In reality, the molality of F- depends strongly on pH
according to the reaction H+ + F- = HF. With a
little algebra, we can calculate the molality of F-
(a_F
in the code below) from the equilbrium constant of
this reaction for a given total F concentration (F_tot
).
NOTE: It is important to
call subcrt()
with a non-zero
IS
so that it returns effective equilibrium constants
corrected for ionic strength (try setting IS = 0
yourself
and look at what happens to the diagram).
T <- 300
pH <- seq(2, 7, 0.1)
logK_HF <- subcrt(c("H+", "F-", "HF"), c(-1, -1, 1), T = T, IS = 0.9)$out$logK
## info.character: found HF(aq); also available in gas
## subcrt: 3 species at 300 ºC and 85.84 bar (wet) [energy units: J]

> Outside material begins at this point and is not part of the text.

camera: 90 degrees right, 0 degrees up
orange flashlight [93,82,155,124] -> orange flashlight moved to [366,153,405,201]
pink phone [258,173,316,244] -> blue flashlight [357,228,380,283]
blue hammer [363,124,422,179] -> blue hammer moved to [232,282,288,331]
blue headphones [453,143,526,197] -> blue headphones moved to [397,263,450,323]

## nonideal: calculations for F- (Bdot equation)
## nonideal: calculations for HF (Setchenow equation)
Now that we have the molality of F- as a function of pH,
we can provide it in the call to
affinity()
.
basis(c("H+", "WO4-2", "F-", "H2O", "O2"))
iaq <- retrieve("W", c("O", "H", "F"), "aq")
species(iaq)
a <- affinity(pH = pH, "F-" = log10(a_F), T = T, IS = 0.9)
e <- equilibrate(a)
diagram(e, alpha = TRUE, col = col, lty = 1, lwd = 2, ylab = "Fraction total W")
That’s more like it. We have captured the basic geometry of Fig. 7b in Wang et al. (2021). For instance, in accord with the published diagram, HWO4- plateaus at around 40% of total W, and H2WO4 and H3WO4F2- are nearly equally abundant at pH = 2.
The highest experimental temperature for the formation constants of H2WO4 and H3WO4F2- is 250 °C, but this diagram is drawn for 300 °C. Wang et al. (2021) used the modified Ryzhenko-Bryzgalin (MRB) model to extrapolate to 300 °C. In contrast, we used a different model but obtained quite similar results.
NOTE: The coefficients
in the model used by logB.to.OBIGT()
include 25 °C values of G and
S. These should be conservatively treated
only as fitting parameters and should not be used to compute
thermodynamic properties close to 25 °C unless they were fit to
experimental data in that temperature range.